» Excerpt
Remembering Elenora Smith Clark
September 7, 1937-April 1, 2026
When I think of Elenora, I picture her enjoying a martini—Grey Goose with extra olives, in an ice-cold glass.
Thinking about Elenora also reminds me of her love for San Francisco.
I didn’t meet Elenora until she was already 65, but over the more than twenty years that I came to know her, mostly during East Coast visits and West Coast family gatherings in Vallejo, I listened to her tell many tales about her early childhood in Louisiana and the American South and the teen and adult life she led in California.
Elenora's life was reflected in the food she would feed family members during the holidays and for birthdays and other celebrations. Red beans and rice, gumbo, potato salad, meat pies, and other Louisiana specialties were staples. Elenora was sure to have fresh California Dungeness crab in her gumbo, which was always made carefully with a chocolate brown roux and the Cajun-Creole holy trinity of onions, bell peppers, and celery.

» Supplied data
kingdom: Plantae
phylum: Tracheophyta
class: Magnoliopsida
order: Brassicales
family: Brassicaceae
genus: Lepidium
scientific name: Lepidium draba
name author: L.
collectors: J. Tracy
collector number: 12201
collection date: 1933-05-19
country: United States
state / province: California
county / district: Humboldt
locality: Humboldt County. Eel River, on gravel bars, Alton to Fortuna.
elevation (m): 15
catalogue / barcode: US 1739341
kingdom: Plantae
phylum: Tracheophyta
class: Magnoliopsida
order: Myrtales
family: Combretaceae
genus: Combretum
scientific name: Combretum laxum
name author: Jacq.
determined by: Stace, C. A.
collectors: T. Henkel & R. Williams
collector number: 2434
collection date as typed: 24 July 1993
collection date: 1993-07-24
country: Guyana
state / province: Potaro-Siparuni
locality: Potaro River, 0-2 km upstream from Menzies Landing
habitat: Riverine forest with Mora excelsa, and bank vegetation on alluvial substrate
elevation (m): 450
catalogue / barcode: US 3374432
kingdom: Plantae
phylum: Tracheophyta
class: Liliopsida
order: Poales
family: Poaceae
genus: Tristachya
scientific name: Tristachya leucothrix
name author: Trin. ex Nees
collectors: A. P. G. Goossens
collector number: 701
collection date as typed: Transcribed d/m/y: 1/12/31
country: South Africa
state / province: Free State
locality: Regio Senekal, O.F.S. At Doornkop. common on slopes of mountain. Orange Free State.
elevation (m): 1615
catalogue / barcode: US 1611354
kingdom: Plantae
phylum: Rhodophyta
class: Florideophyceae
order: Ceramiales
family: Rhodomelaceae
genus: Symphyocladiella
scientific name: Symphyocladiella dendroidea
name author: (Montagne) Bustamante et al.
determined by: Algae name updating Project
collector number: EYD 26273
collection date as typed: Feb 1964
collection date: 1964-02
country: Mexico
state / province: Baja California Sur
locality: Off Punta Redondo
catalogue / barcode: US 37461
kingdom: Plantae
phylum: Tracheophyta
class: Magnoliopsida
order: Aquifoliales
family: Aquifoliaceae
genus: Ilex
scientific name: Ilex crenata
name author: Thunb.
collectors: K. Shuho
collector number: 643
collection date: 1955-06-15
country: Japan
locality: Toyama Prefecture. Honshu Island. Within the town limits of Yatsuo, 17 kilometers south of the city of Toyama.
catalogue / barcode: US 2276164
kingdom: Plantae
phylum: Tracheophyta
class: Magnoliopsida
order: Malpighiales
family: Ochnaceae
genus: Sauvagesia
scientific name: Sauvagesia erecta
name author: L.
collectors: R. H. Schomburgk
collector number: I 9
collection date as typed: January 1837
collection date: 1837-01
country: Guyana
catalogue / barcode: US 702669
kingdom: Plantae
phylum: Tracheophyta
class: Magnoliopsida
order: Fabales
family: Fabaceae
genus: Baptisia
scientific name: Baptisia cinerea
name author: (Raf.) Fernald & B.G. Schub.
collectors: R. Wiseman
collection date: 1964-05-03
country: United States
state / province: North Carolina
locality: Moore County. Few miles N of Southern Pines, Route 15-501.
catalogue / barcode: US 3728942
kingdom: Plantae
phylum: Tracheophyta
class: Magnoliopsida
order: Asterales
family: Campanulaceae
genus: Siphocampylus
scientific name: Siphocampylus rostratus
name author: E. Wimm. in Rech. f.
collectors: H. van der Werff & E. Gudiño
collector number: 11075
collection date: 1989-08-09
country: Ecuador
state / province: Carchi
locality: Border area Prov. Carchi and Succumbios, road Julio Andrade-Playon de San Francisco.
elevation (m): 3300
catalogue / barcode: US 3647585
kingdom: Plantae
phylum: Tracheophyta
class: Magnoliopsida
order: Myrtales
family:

» Tasks
**a.** Reproduce a passage from the remembrance of Elenora Smith Clark. Begin at the words "Elenora's life was" and stop after "peppers, and celery.".
**b.** Which dishes does the remembrance of Elenora Smith Clark name as staples of her holiday and celebration meals?
**c.** Resume the remembrance of Elenora Smith Clark, starting right after its final sentence.

» Answers given
**a.**
Elenora's life was reflected in the food she would feed family members during the holidays and for birthdays and other celebrations. Red beans and rice, gumbo, potato salad, meat pies, and other Louisiana specialties were staples. Elenora was sure to have fresh California Dungeness crab in her gumbo, which was always made carefully with a chocolate brown roux and the Cajun-Creole holy trinity of onions, bell peppers, and celery.

**b.** Red beans and rice, gumbo, potato salad, and meat pies.

**c.**
Around the holidays, sweet treats from the 1960 Better Homes and Gardens Dessert Cookbook would usually start to appear. Sometimes, if we didn’t make it to California for the holidays, and if we were lucky, pralines, toffee, peanut brittle, bourbon balls, and fruit cake would make their way to us in Maryland, carefully packaged in festive holiday tins. Other San Francisco Bay Area foods could often be found on Elenora’s table, such as Boudin bread or Red Hawk Cheese from Cowgirl Creamery.
Born in the Jim Crow South, Elenora, who was also known to say that the truth should never stand in the way of a good story, told colorful tales around the dinner table. She shared stories about segregated movie theaters and having to switch to the "colored" train car when traveling as train passenger headed south of Chicago. Her accounts were usually delivered with a funny anecdote and a lot of laughter, however, sometimes, the conversation turned to even more personal, sometimes uncomfortable, reflections on secrets she had heard, events she witnessed, and unexpected turns of events. It was not unusual for an evening to end with melancholy—and an empty martini glass.But at the start of any event, Elenora was always one to try to fuel the festivities with good food, invitations to a seat at the table, and whimsy to meet the occasion, such as superhero and other themed decorations, or even costumes for the kids. For every holiday, seasonal decorations could be found all around the house, including in the washroom.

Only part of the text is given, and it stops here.